Jubilee Procession outside Gavel Barn 1977
Wherwell Anthology (1977)

Under the banner “Platinum Jubilee street parties: How our community celebrations tell the story of who we are”

The ‘i’ newspaper published an article by Anna Bonet (see attached file) which featured stories from:

  • Stanford-le-Hope, Essex (Mandie Groves)
  • Cardiff (Emma Parsons-Reid )
  • Leeds (Jay Williams )
  • Wherwell (Andrew Flanagan)

Here is the Wherwell story …

One thing that has never changed is the British weather’s penchant for raining on a summer parade. Just ask the locals of Wherwell, upon whom the heavens have opened during their Silver, Gold and Diamond Jubilee Street parties, all of which have been held in the heart of the village on Church Street.

“Let’s hope it does not happen again this Saturday,” says resident Andrew Flanagan. “There is a village hall at the end of the street, so everyone can run in for cover, but around 200 people are coming to the party and the hall fits about 100. So, the race will be on.”

Some things, though, have changed since the Queen’s first Jubilee in 1977. “The demographic has really shifted,” the 75-year-old says. “Wherwell used to be a referred to as a bit of an old people’s village, and it was actually.
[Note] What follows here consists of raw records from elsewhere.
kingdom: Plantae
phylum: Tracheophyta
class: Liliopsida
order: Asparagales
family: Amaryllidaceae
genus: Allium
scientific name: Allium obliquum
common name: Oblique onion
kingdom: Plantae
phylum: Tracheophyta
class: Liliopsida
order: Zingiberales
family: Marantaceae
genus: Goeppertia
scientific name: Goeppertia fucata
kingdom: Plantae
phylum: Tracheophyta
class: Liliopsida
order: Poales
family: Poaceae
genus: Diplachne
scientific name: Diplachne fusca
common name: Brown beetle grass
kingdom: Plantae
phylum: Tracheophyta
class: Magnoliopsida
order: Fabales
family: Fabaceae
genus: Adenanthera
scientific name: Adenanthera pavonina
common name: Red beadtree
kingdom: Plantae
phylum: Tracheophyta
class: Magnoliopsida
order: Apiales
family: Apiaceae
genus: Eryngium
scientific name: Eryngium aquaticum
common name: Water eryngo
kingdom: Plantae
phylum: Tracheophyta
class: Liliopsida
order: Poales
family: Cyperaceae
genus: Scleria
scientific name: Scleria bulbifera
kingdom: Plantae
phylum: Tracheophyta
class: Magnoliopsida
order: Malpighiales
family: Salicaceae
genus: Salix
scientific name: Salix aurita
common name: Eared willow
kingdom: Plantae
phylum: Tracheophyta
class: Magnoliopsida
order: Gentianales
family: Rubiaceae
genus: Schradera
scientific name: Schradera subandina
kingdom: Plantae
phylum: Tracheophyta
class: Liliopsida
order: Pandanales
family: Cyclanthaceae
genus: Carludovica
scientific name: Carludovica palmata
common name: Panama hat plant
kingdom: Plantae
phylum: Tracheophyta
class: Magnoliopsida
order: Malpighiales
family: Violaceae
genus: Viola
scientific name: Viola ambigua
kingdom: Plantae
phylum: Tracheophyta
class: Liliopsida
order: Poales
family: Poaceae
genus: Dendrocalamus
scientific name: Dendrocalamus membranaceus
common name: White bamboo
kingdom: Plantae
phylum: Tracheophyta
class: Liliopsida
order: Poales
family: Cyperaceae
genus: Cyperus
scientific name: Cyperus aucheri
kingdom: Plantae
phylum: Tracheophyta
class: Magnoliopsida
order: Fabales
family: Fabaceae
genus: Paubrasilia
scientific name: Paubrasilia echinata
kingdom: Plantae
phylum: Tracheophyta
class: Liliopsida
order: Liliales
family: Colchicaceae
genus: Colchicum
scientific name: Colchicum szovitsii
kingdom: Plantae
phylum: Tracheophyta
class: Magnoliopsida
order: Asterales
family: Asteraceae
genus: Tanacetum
Most of the locals were retired. But in more recent times, a lot of younger people with London jobs have moved in with their families.”

As such, the street parties have become more child-friendly with each Jubilee. “This year there will be a children’s play area and lots of outdoor games are planned.”

Another marked difference is fact the environment is far more at the top of the organisers’ minds. “Compared with even just a decade ago, we are being much more eco-conscious this year,” says Andrew Flanagan. “There is certainly more focus on reducing waste and we are using a lot more paper rather than plastic.”

But the parties have also been defined by another constant, a little more cheerful than rain. “The number of people coming to the street party remains high, and I think that is a testament to community values that have stayed in place,” he says.

“The idea of younger generations being less likely to talk to neighbours, I think, is just a stereotype. Those here are just as friendly, sociable and ready for a get together as anyone else.”

If you spot any errors, please label them ‘artistic license’ to suit the theme!